Empire AI dans l’État de New York illustre parfaitement ce modèle. L’État joue le rôle de bailleur de fonds et s’appuie sur les scientifiques et les chercheurs des universités partenaires pour orienter les décisions techniques. Cette approche permet aux chercheurs de bénéficier d’un soutien financier et offre aux gouvernements la possibilité de poursuivre leurs objectifs de politique publique. Dans ce cas précis, New York a installé le centre de calcul à l’université de Buffalo, où d’énormes quantités d’énergie hydraulique sont facilement disponibles, conformément aux objectifs de l’État en matière d’énergie propre. Ce choix d’emplacement contribue également à répartir les avantages économiques potentiels de l’IA dans tout l’État, loin de son centre économique, New York City.

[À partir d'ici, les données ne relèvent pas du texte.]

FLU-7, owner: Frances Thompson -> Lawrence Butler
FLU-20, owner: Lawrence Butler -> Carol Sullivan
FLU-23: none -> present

Plus proche encore d’une véritable « option publique », on peut citer certains développements récents du Public AI Network, une organisation à but non lucratif dédiée à la promotion de l’IA publique, qui a mis au point un prototype d’IA publique pour la Suisse (plus précisément, un modèle public et une application publique formés à partir de données publiques), comme l’a récemment écrit Gideon Lichfield dans le Financial Times :

Apertus a été développé par le gouvernement suisse et deux universités publiques. À l’instar du chatbot de Humain, il est adapté aux langues et aux références culturelles locales ; il devrait être capable de distinguer les dialectes régionaux du suisse allemand, par exemple. Cependant, contrairement à Humain, Apertus (« ouvert » en latin) est un exemple rare d’« IA publique » à part entière : non seulement elle a été développée et est contrôlée par le secteur public, mais elle est également open source et gratuite. Elle a été entraînée à partir de données accessibles au public, et non de matériel protégé par des droits d’auteur. Les sources de données et le code sous-jacent sont également publics.

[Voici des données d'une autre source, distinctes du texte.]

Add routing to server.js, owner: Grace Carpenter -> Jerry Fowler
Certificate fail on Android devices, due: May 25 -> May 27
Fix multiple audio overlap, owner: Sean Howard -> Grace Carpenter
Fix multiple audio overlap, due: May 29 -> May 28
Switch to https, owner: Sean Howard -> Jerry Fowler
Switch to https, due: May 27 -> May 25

Bien qu’il soit théoriquement réservé aux utilisateurs suisses, il existe, au moins temporairement, un portail international — le site publicai.co — qui a été créé avec le soutien de divers donateurs gouvernementaux et privés. Cela vous permet également d’essayer un modèle d’IA publique créé par le gouvernement singapourien. Réglez-le sur l’anglais singapourien et demandez-lui « les meilleures nouilles au curry de la ville », et il vous répondra : « Wah lau eh, les meilleures nouilles au curry, c’est ça ? Cela dépend, préférez-vous la version riche et onctueuse ou la version plus sèche et épicée ? »

Apertus, écrit Lichfield, « n’a pas pour objectif de concurrencer ChatGPT » — il est beaucoup trop petit —, ce qui en fait une option peu intéressante, même s’il est public. Cependant, il s’agit d’une preuve de concept intéressante et d’une idée à développer. Je doute que je voie un jour un réseau social du service postal américain. Mais je peux rêver d’un grand modèle linguistique géré par la Bibliothèque du Congrès.